[Begin Excerpted data]

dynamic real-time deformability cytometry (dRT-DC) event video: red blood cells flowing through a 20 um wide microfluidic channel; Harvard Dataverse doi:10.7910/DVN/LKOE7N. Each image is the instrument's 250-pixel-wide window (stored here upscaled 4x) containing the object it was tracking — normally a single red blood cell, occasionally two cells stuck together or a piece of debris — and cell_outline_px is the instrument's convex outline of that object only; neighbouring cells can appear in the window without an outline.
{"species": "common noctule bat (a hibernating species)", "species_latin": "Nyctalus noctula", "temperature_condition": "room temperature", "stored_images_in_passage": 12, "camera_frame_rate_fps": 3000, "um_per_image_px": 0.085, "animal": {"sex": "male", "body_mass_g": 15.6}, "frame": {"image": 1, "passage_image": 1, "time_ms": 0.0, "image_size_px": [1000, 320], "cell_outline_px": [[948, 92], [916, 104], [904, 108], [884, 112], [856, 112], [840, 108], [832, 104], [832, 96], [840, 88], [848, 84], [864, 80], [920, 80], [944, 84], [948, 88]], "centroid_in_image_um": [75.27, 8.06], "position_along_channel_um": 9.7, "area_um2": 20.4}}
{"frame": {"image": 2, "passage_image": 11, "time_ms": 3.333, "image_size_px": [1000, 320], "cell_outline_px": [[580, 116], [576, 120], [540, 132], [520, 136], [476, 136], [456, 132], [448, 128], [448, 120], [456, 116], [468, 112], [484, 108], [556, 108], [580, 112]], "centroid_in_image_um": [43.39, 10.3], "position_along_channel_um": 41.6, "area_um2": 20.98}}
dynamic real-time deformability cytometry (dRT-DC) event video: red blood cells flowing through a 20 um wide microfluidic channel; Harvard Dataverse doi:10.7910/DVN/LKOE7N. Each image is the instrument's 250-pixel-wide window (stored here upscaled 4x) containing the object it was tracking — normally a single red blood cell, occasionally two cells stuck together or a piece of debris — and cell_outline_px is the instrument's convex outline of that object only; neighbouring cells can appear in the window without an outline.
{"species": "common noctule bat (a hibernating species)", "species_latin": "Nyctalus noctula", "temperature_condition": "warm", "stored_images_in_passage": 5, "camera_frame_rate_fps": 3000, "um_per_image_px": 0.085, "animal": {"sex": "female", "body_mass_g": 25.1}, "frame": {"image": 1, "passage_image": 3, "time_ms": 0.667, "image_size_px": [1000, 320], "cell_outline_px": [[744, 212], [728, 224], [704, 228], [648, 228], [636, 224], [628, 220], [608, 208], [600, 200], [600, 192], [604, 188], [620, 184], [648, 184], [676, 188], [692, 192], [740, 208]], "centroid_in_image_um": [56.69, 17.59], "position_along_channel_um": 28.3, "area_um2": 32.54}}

[End Excerpted data]

§ **Written instruction**
Your task is to transcribe the material exactly.

§ **Problem solution**
dynamic real-time deformability cytometry (dRT-DC) event video: red blood cells flowing through a 20 um wide microfluidic channel; Harvard Dataverse doi:10.7910/DVN/LKOE7N. Each image is the instrument's 250-pixel-wide window (stored here upscaled 4x) containing the object it was tracking — normally a single red blood cell, occasionally two cells stuck together or a piece of debris — and cell_outline_px is the instrument's convex outline of that object only; neighbouring cells can appear in the window without an outline.
{"species": "common noctule bat (a hibernating species)", "species_latin": "Nyctalus noctula", "temperature_condition": "room temperature", "stored_images_in_passage": 12, "camera_frame_rate_fps": 3000, "um_per_image_px": 0.085, "animal": {"sex": "male", "body_mass_g": 15.6}, "frame": {"image": 1, "passage_image": 1, "time_ms": 0.0, "image_size_px": [1000, 320], "cell_outline_px": [[948, 92], [916, 104], [904, 108], [884, 112], [856, 112], [840, 108], [832, 104], [832, 96], [840, 88], [848, 84], [864, 80], [920, 80], [944, 84], [948, 88]], "centroid_in_image_um": [75.27, 8.06], "position_along_channel_um": 9.7, "area_um2": 20.4}}
{"frame": {"image": 2, "passage_image": 11, "time_ms": 3.333, "image_size_px": [1000, 320], "cell_outline_px": [[580, 116], [576, 120], [540, 132], [520, 136], [476, 136], [456, 132], [448, 128], [448, 120], [456, 116], [468, 112], [484, 108], [556, 108], [580, 112]], "centroid_in_image_um": [43.39, 10.3], "position_along_channel_um": 41.6, "area_um2": 20.98}}
dynamic real-time deformability cytometry (dRT-DC) event video: red blood cells flowing through a 20 um wide microfluidic channel; Harvard Dataverse doi:10.7910/DVN/LKOE7N. Each image is the instrument's 250-pixel-wide window (stored here upscaled 4x) containing the object it was tracking — normally a single red blood cell, occasionally two cells stuck together or a piece of debris — and cell_outline_px is the instrument's convex outline of that object only; neighbouring cells can appear in the window without an outline.
{"species": "common noctule bat (a hibernating species)", "species_latin": "Nyctalus noctula", "temperature_condition": "warm", "stored_images_in_passage": 5, "camera_frame_rate_fps": 3000, "um_per_image_px": 0.085, "animal": {"sex": "female", "body_mass_g": 25.1}, "frame": {"image": 1, "passage_image": 3, "time_ms": 0.667, "image_size_px": [1000, 320], "cell_outline_px": [[744, 212], [728, 224], [704, 228], [648, 228], [636, 224], [628, 220], [608, 208], [600, 200], [600, 192], [604, 188], [620, 184], [648, 184], [676, 188], [692, 192], [740, 208]], "centroid_in_image_um": [56.69, 17.59], "position_along_channel_um": 28.3, "area_um2": 32.54}}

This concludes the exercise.